A antropóloga Clementina Marechal atua na divulgação da retomada dos Kaingang em diversas áreas no sul do país. Numa perspectiva de real intercâmbio, todo o trabalho em vídeo teve a codireção da xamã Iracema Gá Teh Nascimento. “Numa perspectiva de aprendizagem mútua”, acrescenta. Ao mesmo tempo, o coletivo atua na denúncia como no caso das mortes e expulsão das famílias da Terra Indígena da Serrinha, no Rio Grande do Sul.
O jornalista Marcelo Cougo aponta que o coletivo foi criado numa concepção de rede. Do ponto de vista do trabalho cooperado, o coletivo foi um dos pioneiros com sua experiência tornando-se uma das referências para a elaboração da Lei do Cooperativismo de 2012.

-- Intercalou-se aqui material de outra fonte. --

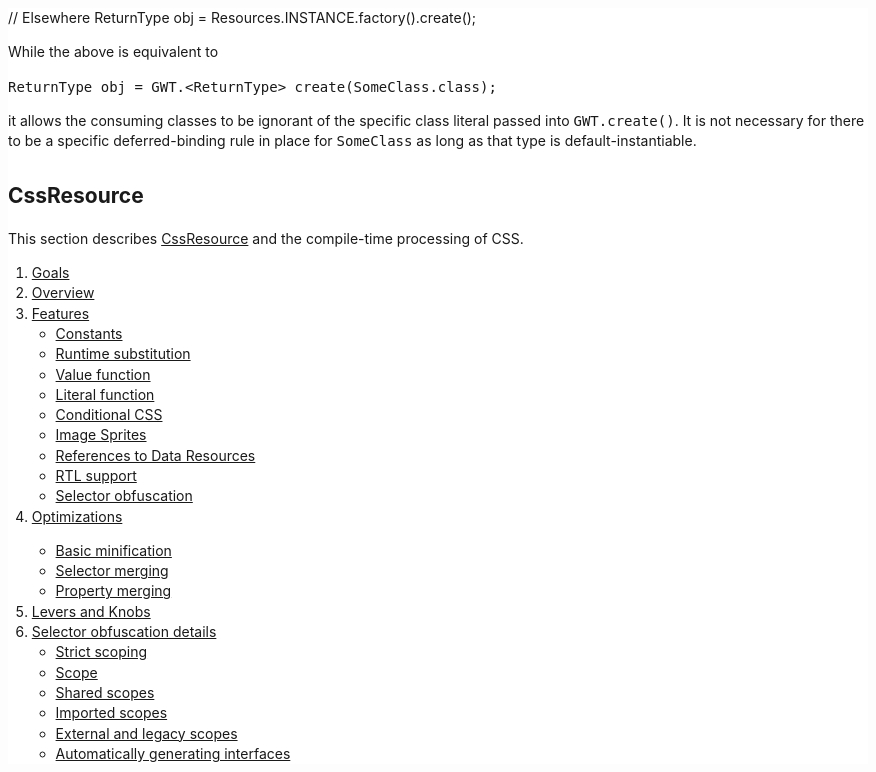 // Elsewhere
ReturnType obj = Resources.INSTANCE.factory().create();
</pre>

<p>While the above is equivalent to</p>
<pre class="prettyprint">
ReturnType obj = GWT.&lt;ReturnType&gt; create(SomeClass.class);
</pre>
<p>it allows the consuming classes to be ignorant of the specific class literal passed into <tt>GWT.create()</tt>.  It is not necessary for there to be a specific deferred-binding rule in place for <tt>SomeClass</tt> as long as that type is default-instantiable.</p>

<h2 id="CssResource">CssResource</h2>

<p>This section describes <a href="/javadoc/latest/index.html?com/google/gwt/resources/client/CssResource.html">CssResource</a> and the compile-time processing of CSS. </p>

<ol class="toc">
  <li><a href="#CssResource_Goals">Goals</a></li>
  <li><a href="#CssResource_Overview">Overview</a></li>
  <li><a href="#Features">Features</a>
    <ul>
      <li><a href="#Constants">Constants</a></li>
      <li><a href="#Runtime_substitution">Runtime substitution</a></li>
      <li><a href="#Value_function">Value function</a></li>
      <li><a href="#Literal_function">Literal function</a></li>
      <li><a href="#Conditional_CSS">Conditional CSS</a></li>
      <li><a href="#Image_Sprites">Image Sprites</a></li>
      <li><a href="#References_to_Data_Resources">References to Data Resources</a></li>
      <li><a href="#RTL_support">RTL support</a></li>
      <li><a href="#Selector_obfuscation">Selector obfuscation</a></li>
    </ul>
  </li>
  <li><a href="#Optimizations">Optimizations</a></li>
    <ul>
      <li><a href="#Basic_minification">Basic minification</a></li>
      <li><a href="#Selector_merging">Selector merging</a></li>
      <li><a href="#Property_merging">Property merging</a></li>
    </ul>
  </li>
  <li><a href="#Levers_and_Knobs">Levers and Knobs</a></li>
  <li><a href="#Selector_obfuscation_details">Selector obfuscation details</a>
    <ul>
      <li><a href="#Strict_scoping">Strict scoping</a></li>
      <li><a href="#Scope">Scope</a></li>
      <li><a href="#Shared_scopes">Shared scopes</a></li>
      <li><a href="#Imported_scopes">Imported scopes</a></li>
      <li><a href="#External_and_legacy_scopes">External and legacy scopes</a></li>
      <li><a href="#Automatically_generating_interfaces">Automatically generating interfaces</a></li>
    </ul>
  </li>
</ol>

Durante a pandemia, o trabalho continuou na mobilização como na resistência ao avanço da mineração no Rio Grande do Sul e no resgaste cultural, como na oficina de tambor de sopapo, tradição dos negros na região Sul. O coletivo continua cobrindo as ações do MST pelo país.
Assim, trabalhando com a base e em redes, comunicadores têm conseguido unir e ampliar a resistência dos povos do campo. Nem sempre são alcançados os resultados esperados, como aponta a Witness, ao listar casos que não foram solucionados mesmo com as provas audiovisuais. Por outro lado, ampliam-se as possibilidades de registros não somente para a conservação da memória, mas também para estratégias de resistência.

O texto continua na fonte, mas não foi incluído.